About this exercise:
The entries below are to be written out exactly, with no images included.

Input records START

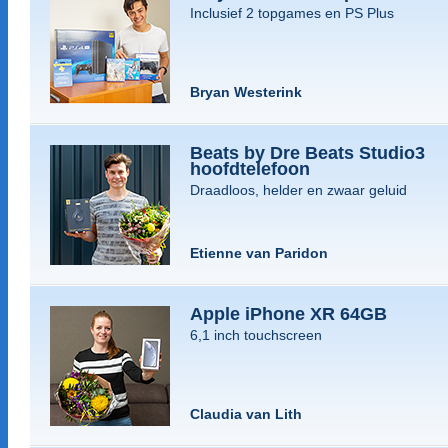
Inclusief 2 topgames en PS Plus
Bryan Westerink
Beats by Dre Beats Studio3
hoofdtelefoon
Draadloos, helder en zwaar geluid
Etienne van Paridon
Apple iPhone XR 64GB
6,1 inch touchscreen
Claudia van Lith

Input records END

Written answer:
Inclusief 2 topgames en PS Plus
Bryan Westerink
Beats by Dre Beats Studio3
hoofdtelefoon
Draadloos, helder en zwaar geluid
Etienne van Paridon
Apple iPhone XR 64GB
6,1 inch touchscreen
Claudia van Lith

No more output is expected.